Snowmass Village officials are heavily promoting the Snowmass Loop, a 24-mile route that features some of the best singletrack trails in the Roaring Fork Valley. Park at the Rodeo Lot. From there, riders can get on the Ditch Trail in a few short minutes, then avoid pavement for hours. The route circumnavigates Snowmass Village on terrain that ranges from climbs in aspen forests to technical traverses across ski trails and exposed, near-desert terrain on sun-drenched southern slopes. Completing the entire loop requires linking several trails. The town’s summer 2016 trail map will make the route clear.

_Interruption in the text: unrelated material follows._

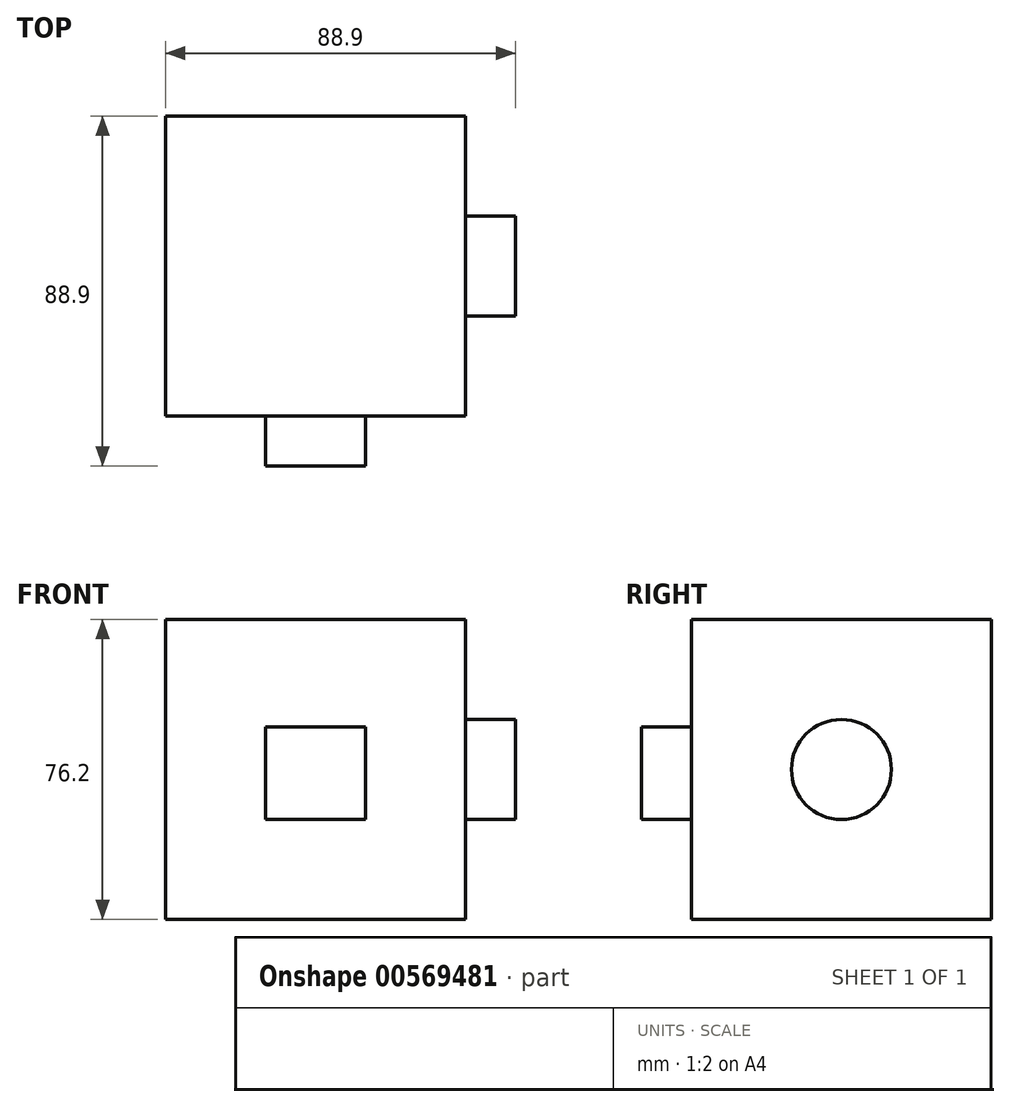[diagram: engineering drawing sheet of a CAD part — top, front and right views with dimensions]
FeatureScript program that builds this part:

While the town will promote the whole ride as a multi-hour, cross-country adventure, the beauty of it is the route can also be broken into chunks for visitors who don’t want to put in one mammoth day.

Week 9. Hike the Traverse from Sopris to Capitol

Steven Goff, photographer, ski concierge and Jeep guide at The Little Nell

“Last summer my friend and I backpacked the Four Pass Loop, but this summer we are planning to revisit several of those passes, basins and lakes, including Capitol and Pierre Lakes, by choosing to hike along the high country that connects Mount Sopris to the Capitol massif and interconnecting Hell Roaring and Avalanche Creek Trails, ending in Redstone. We’ve always entered this area the traditional way by either the Maroon Bells area or Capitol Creek trailhead. The traverse from Sopris to Capital has always interested me and it’s something that neither of us has done. I love the high alpine lakes in this area, particularly Snowmass and Capitol and it’ll be fun to research some alternative routes to get there!”

Week 10. Fish Snowmass Lake

Scott Spooner of Taylor Creek Fly Shops writes in The Aspen Times publication, “Summer in Aspen”:

“Snowmass Lake is not for the faint of heart, but well worth the effort. Be sure to go early, as late afternoon storms are commonplace in the high country (this goes for all alpine lakes here in the valley). An 8-mile hike will bring you to a little-pressured fishery full of cutthroat, brook and rainbow trout.”

Week 11. Maroon Bells Traverse

Tim Power Smith, Director of Operations at The Aspen Club

“An absolute essential for the serious mountaineer is the Bells Traverse. Ascending South Maroon and traversing over to North Maroon. It is a long day but a must do. Some Class 3 and 4 with some committing class 5 moves. You want to be in great condition, not only in technical climbing but confident in route finding, rock climbing, very comfortable with exposure, heights and bouldering. It’s one of those very committing climbs and a humbling experience, to be out in that big country and have so much exposure. You realize how important it is to be careful and knowledgeable and respectful of trail route finding, each and every handhold and every step because you don’t know if you’re going to fall or not. It makes you respect the land out here.”